* Exercise description
Answer with the exact lines of the following material from the one containing "Privacy policy" through the one containing "Washing Machine", both end lines included.

::: Exercise input :::

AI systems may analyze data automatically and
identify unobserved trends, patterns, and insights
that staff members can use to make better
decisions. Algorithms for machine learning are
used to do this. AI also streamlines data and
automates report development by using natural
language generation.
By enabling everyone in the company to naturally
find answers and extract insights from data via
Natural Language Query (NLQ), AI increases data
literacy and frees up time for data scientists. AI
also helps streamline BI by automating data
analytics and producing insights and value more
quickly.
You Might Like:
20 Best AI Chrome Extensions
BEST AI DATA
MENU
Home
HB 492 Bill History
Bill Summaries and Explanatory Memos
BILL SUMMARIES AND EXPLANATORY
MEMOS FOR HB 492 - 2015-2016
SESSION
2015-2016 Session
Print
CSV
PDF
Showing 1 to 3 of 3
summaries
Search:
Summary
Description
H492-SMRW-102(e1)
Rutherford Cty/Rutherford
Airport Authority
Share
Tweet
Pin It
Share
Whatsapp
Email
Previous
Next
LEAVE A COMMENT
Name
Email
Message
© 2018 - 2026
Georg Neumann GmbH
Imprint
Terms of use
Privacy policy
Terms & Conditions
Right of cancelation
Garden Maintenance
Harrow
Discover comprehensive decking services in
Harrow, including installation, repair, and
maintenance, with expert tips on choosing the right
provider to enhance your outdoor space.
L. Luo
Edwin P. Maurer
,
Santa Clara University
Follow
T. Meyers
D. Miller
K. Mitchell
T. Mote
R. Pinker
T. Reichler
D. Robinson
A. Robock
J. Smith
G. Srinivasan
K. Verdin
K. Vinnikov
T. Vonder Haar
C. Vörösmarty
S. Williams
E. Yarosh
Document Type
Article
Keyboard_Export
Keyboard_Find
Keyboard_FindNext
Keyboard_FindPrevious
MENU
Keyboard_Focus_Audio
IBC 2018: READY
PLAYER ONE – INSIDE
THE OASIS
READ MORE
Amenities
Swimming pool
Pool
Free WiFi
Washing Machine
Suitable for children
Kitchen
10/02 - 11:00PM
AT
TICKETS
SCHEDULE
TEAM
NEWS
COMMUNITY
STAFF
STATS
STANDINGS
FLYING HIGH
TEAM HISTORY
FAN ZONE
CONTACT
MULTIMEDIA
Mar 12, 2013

:::

* Task solution
Privacy policy
Terms & Conditions
Right of cancelation
Garden Maintenance
Harrow
Discover comprehensive decking services in
Harrow, including installation, repair, and
maintenance, with expert tips on choosing the right
provider to enhance your outdoor space.
L. Luo
Edwin P. Maurer
,
Santa Clara University
Follow
T. Meyers
D. Miller
K. Mitchell
T. Mote
R. Pinker
T. Reichler
D. Robinson
A. Robock
J. Smith
G. Srinivasan
K. Verdin
K. Vinnikov
T. Vonder Haar
C. Vörösmarty
S. Williams
E. Yarosh
Document Type
Article
Keyboard_Export
Keyboard_Find
Keyboard_FindNext
Keyboard_FindPrevious
MENU
Keyboard_Focus_Audio
IBC 2018: READY
PLAYER ONE – INSIDE
THE OASIS
READ MORE
Amenities
Swimming pool
Pool
Free WiFi
Washing Machine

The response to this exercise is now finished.